También las grasas se descomponen hasta unos bloque de construcción más sencillos, el principal de los cuales son los
ácidos grasos
. Los ácidos grasos pueden ser
saturados
, cuando las moléculas contienen todos los átomos de hidrógeno albergables, o bien insaturados, cuando faltan uno o más pares de átomos de hidrógeno. Si falta más de un par, se les llama
poliinsaturados
.

Las grasas que contienen ácidos grasos insaturados tienden a fundirse a temperaturas más bajas que las que contienen ácidos grasos saturados. En el organismo, resulta deseable que existan grasas en estado líquido; así, las plantas y los animales de sangre fría tienden a tener grasas que son más insaturadas que las grasas de las aves y mamíferos, que tienen sangre caliente. El cuerpo humano no puede producir grasas poliinsaturadas de las saturadas, y los ácidos grasos poliinsaturados son esencialmente ácidos grasos. A este respecto los vegetarianos llevan ventaja y es menos probable que sufran una deficiencia.

Vitaminas

Los caprichos alimenticios y las supersticiones, desgraciadamente, siguen engañando a demasiada gente —y enriqueciendo a demasiados vendedores de «curalotodo», incluso en estos tiempos ilustrados. En realidad, el que nuestros tiempos sean más ilustrados quizá sea la causa de que puedan permitirse tales caprichos alimentarios. A través de la mayor parte de la historia del hombre, la comida de éste ha consistido en cualquier cosa que se produjese a su alrededor, casi siempre en escasa cantidad. Se trataba de comer lo que había, o perecer de hambre; nadie podía mostrar remilgos, y, sin una actitud remilgada, no pueden existir caprichos alimentarios.

El transporte moderno ha permitido enviar los alimentos de una parte a otra de la Tierra, particularmente desde que ha surgido el empleo de la refrigeración a gran escala. Esto ha reducido la amenaza de hambre, que en otros tiempos tenía un carácter inevitablemente local, con regiones en que abundaba la comida que no podía ser trasladada de la región a aquellas otras en que se padecía hambre.

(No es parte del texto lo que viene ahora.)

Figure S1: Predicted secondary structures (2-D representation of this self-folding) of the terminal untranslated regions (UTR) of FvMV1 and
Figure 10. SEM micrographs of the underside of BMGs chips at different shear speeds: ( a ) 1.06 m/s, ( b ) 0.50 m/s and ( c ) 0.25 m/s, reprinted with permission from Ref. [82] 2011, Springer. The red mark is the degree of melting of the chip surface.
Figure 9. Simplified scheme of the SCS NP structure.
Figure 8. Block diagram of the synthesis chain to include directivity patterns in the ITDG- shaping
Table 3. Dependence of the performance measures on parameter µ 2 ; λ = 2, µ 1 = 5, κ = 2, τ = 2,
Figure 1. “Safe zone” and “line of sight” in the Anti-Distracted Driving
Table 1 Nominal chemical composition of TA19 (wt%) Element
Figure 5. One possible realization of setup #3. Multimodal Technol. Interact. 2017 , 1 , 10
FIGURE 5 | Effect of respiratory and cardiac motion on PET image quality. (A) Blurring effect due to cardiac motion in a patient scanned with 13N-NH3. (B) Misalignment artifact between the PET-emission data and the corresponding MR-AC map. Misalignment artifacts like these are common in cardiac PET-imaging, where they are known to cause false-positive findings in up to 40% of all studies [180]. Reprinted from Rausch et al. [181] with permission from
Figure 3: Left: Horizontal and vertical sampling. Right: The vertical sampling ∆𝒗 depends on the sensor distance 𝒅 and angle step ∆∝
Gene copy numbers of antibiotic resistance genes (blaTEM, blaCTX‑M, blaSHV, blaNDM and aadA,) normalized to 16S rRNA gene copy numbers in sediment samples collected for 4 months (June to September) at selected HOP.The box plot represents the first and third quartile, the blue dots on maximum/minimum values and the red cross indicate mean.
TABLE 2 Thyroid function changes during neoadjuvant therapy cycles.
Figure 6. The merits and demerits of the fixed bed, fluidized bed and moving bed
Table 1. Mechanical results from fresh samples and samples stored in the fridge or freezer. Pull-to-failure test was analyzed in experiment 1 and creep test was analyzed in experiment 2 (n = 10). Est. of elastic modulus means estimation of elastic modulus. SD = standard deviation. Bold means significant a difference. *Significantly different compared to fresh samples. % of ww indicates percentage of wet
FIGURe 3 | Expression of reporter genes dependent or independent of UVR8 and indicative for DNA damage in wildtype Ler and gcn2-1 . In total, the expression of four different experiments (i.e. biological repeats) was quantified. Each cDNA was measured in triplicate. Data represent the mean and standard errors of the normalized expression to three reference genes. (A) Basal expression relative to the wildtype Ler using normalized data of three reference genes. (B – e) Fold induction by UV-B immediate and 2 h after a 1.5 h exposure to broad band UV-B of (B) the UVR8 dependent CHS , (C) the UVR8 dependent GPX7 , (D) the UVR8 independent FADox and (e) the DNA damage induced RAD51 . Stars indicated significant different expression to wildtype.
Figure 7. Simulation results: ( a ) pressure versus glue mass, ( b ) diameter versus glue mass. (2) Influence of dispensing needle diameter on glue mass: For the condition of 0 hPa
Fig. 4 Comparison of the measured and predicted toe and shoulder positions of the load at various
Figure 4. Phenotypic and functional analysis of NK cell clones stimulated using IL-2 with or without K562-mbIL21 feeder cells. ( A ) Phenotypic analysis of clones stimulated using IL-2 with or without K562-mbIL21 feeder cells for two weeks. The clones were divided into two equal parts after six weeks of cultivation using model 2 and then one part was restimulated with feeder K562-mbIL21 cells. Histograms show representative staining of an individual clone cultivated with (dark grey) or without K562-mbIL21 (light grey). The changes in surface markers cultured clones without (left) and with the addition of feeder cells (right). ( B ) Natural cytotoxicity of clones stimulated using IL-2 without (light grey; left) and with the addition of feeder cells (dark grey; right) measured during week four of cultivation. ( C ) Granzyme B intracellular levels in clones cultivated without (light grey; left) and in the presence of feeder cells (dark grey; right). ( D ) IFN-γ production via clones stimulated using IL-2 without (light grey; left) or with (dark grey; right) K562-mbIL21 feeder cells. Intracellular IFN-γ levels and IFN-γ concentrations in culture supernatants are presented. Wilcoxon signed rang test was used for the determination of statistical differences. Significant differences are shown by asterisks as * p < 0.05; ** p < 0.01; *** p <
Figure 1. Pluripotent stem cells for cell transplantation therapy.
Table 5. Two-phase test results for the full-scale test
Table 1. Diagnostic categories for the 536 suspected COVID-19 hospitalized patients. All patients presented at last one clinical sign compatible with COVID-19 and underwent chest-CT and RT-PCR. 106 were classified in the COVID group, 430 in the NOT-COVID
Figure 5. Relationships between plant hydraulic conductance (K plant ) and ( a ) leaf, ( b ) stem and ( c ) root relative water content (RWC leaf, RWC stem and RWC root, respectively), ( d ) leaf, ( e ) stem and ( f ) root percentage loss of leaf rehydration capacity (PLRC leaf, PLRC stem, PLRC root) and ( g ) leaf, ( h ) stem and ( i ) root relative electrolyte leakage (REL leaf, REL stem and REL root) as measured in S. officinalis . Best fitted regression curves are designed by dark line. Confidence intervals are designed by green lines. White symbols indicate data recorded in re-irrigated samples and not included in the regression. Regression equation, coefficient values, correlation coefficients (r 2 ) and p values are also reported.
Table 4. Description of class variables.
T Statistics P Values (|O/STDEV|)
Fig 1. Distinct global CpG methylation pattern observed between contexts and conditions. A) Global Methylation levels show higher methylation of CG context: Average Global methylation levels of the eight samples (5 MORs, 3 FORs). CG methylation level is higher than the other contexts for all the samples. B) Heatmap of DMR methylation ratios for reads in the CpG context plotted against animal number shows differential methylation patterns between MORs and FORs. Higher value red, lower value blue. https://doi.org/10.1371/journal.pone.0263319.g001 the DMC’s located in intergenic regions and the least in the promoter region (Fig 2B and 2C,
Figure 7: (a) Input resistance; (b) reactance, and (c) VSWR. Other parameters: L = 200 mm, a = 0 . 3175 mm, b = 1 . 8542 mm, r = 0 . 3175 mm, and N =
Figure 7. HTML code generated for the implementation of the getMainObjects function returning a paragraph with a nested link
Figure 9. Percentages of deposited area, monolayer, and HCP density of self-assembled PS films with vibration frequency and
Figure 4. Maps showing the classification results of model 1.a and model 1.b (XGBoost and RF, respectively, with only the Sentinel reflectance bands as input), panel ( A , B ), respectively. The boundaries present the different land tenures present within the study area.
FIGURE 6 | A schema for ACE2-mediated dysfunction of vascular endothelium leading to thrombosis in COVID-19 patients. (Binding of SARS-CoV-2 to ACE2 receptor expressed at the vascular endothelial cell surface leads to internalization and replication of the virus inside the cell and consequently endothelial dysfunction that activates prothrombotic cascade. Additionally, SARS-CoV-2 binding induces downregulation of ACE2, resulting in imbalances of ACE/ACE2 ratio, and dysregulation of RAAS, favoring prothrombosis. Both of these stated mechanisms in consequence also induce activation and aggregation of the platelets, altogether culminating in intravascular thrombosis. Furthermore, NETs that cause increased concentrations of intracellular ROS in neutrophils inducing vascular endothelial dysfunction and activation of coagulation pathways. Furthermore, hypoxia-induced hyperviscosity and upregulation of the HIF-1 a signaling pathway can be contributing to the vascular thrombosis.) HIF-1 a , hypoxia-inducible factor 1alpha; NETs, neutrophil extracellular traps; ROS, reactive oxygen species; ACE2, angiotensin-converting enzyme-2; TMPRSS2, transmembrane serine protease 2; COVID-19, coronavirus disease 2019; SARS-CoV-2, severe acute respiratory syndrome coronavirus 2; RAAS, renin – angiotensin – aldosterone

El almacenamiento en el propio hogar de los diversos alimentos fue posible tan pronto como el hombre aprendió a conservar los alimentos, salándolos, secándolos, aumentando su contenido en azúcar, fermentándolos, etc. Se pudo mantenerlos en un estado muy parecido al natural, cuando se desarrollaron métodos para almacenar la comida cocida era el vacío (la cocción mata los microorganismos, y el vacío evita que nazcan y se reproduzcan otros nuevos). El almacenamiento en el vacío fue puesto en práctica por primera vez por un jefe de cocina francés, François Appert, quien desarrolló la técnica impulsado por un premio ofrecido por Napoleón a quien le ofreciera un medio para conservar los alimentos de sus ejércitos. Appert empleó jarros de cristal; pero actualmente se emplean para este propósito latas de acero estañado (inadecuadamente llamadas «hojalatas» o sólo «latas»). Desde la Segunda Guerra Mundial, se han hecho cada día más populares los alimentos congelados, y el número creciente de frigoríficos en los hogares ha permitido disponer cada vez más de gran variedad de alimentos frescos. A medida que ha ido aumentando la disponibilidad del número de alimentos, se ha ido incrementando también la posibilidad de los caprichos alimentarios.

Esto no quiere decir que no sea útil una sabia elección de las comidas. Hay determinados casos en los que alimentos específicos pueden curar definitivamente una determinada enfermedad. Asimismo, hay muchas «enfermedades carenciales», enfermedades producidas por la carencia en la dieta de alguna sustancia indispensable para el funcionamiento químico del cuerpo. Estas anomalías surgen invariablemente cuando se priva al hombre de una dieta normal, equilibrada —es decir, aquella que contiene una amplia variedad de alimentos—.